The value of carbon dioxide (CO2) permits sold on global markets rose 164% to a record €760 billion ($851 billion) last year. Major part of the increase came from the European Union Emissions Trading System (EU ETS), which was launched in 2005 and is the most authoritative carbon market in the world. It accounted for 90% of the global value of €683 billion.
Prices in the EU ETS at the end of 2021 exceeded €80 per metric ton, more than two times the price of 2020, due to expectations that the EU's more ambitious climate goal of reducing emissions by 55% by 2030 will tighten the market.
Two regional carbon markets in North America (the Western Climate Initiative and the Regional Greenhouse Gas Initiative) grew 6% over last year to about €49 billion.
China's national emissions trading scheme was launched in mid-July 2021. Unlike other schemes, China's emissions cap is based on emissions intensity. After the scheme had been introduced, in the first five and a half months, about 179 million metric tons in emissions allowances were sold, a modest amount compared to the more liquid carbon markets in Europe and North America.
The U.K. also launched a carbon market in 2021 after its exit from the EU. The U.K. scheme differs from European. It has a minimum price of about €25 per metric ton, which is designed to help divert investment away from fossil fuels, although some companies say it puts them at a disadvantage in the global market. Last year's turnover was about €23 billion.

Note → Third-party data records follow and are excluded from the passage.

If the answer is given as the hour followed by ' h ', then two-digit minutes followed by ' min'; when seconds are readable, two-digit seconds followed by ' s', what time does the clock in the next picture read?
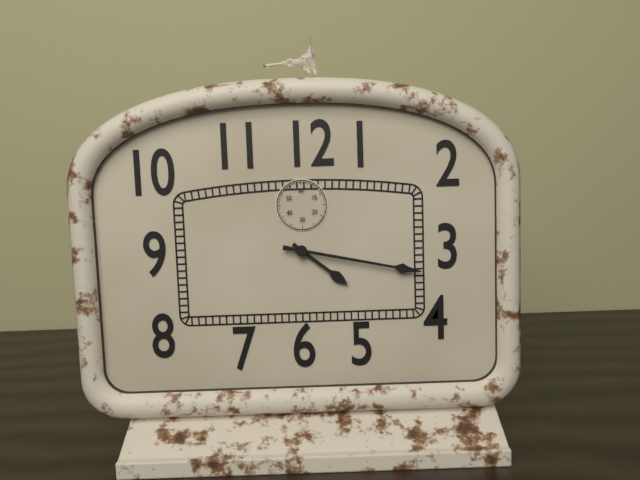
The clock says 4 h 17 min
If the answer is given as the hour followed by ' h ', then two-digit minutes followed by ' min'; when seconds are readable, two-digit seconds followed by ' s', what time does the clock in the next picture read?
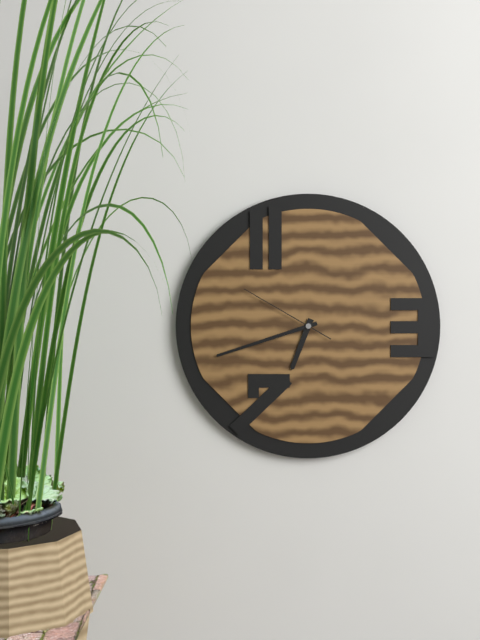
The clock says 6 h 42 min 50 s
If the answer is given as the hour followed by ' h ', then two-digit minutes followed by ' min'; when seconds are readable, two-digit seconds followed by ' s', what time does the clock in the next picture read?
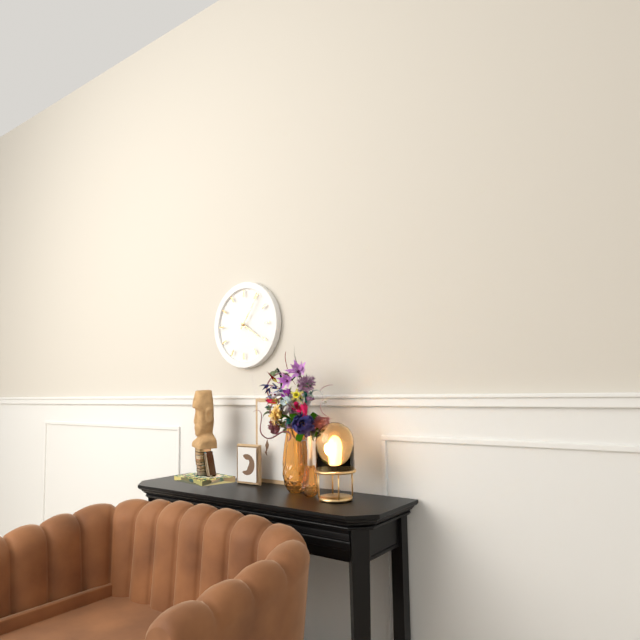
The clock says 4 h 06 min
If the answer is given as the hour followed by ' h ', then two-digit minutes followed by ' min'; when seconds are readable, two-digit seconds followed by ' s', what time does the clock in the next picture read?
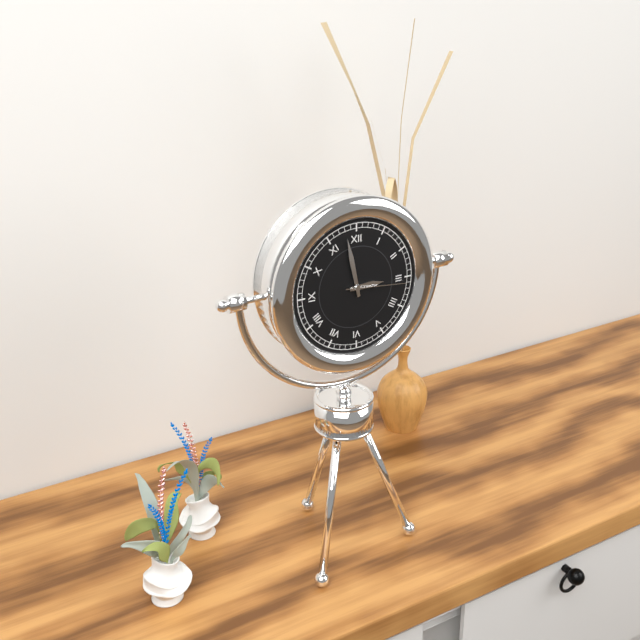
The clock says 2 h 58 min 16 s
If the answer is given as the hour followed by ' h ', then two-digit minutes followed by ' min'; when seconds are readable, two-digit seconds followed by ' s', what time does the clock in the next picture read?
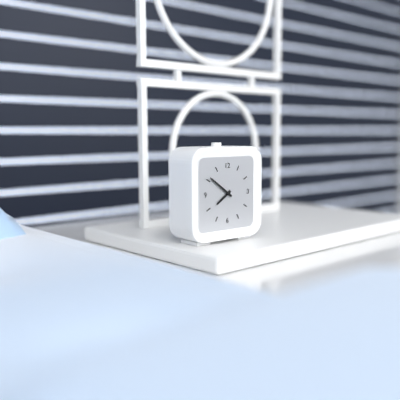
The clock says 7 h 51 min
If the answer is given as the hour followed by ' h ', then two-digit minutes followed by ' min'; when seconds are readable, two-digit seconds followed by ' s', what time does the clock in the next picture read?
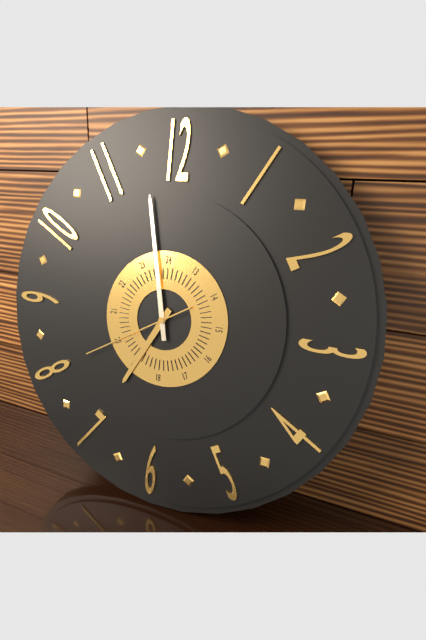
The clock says 6 h 58 min 40 s
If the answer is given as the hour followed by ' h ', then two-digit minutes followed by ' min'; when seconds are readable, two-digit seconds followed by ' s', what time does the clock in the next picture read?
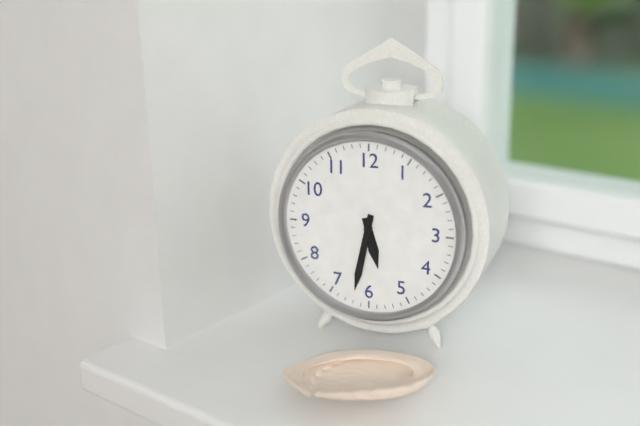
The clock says 5 h 32 min
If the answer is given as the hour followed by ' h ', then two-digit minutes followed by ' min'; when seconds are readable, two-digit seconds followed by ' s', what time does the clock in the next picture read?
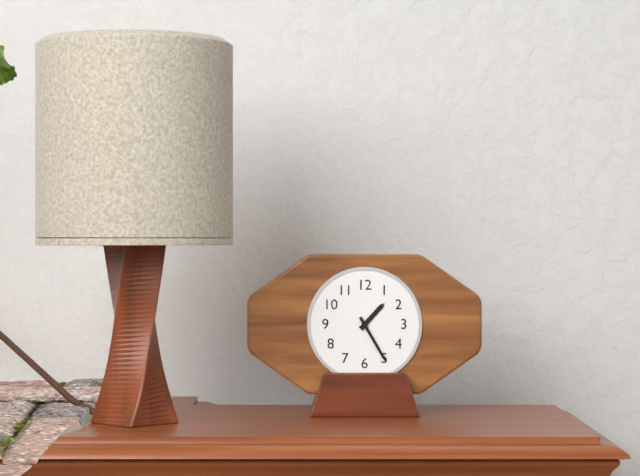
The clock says 1 h 25 min
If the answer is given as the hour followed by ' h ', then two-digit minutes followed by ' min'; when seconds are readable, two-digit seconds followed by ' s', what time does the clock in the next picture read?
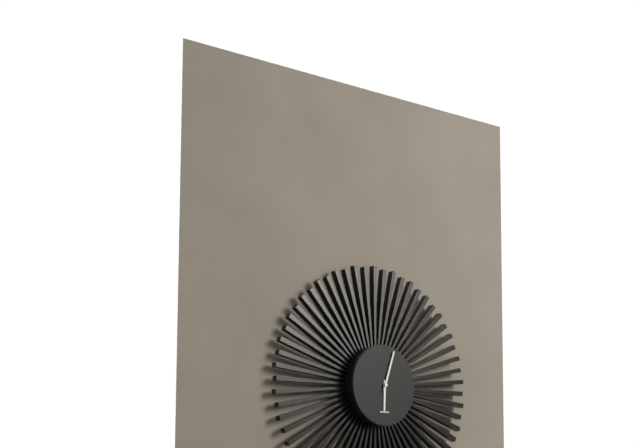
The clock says 6 h 03 min
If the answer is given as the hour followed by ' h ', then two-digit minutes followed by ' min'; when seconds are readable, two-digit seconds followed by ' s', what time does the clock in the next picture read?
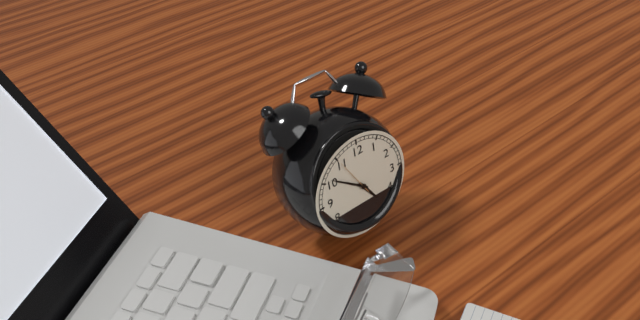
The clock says 4 h 51 min
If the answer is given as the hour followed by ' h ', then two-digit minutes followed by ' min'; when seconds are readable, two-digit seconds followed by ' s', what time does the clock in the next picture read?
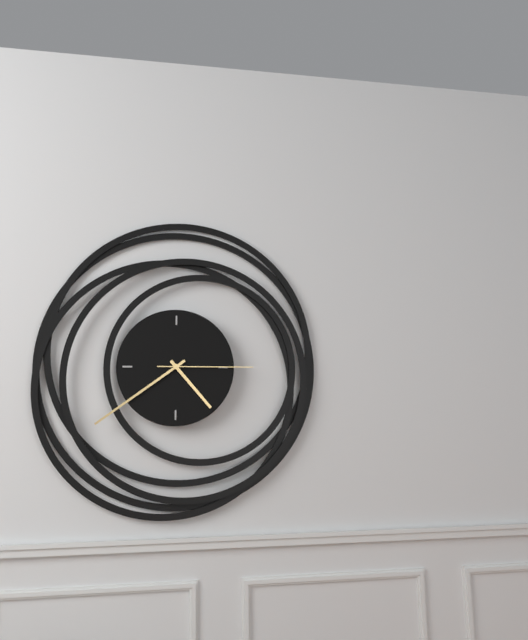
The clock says 4 h 39 min 15 s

Voluntary Carbon Marketplace (VCM) turnover, where companies, organizations or individuals buy carbon credits from emission reduction projects, was $1 billion last November.
As of 2022 (Summer) - there are about 30 ETS covering 38 national jurisdictions, with a market value of about $270 billion. Some of the largest such systems are the EU ETS, North America (WCI and RGGI), and the UK ETS.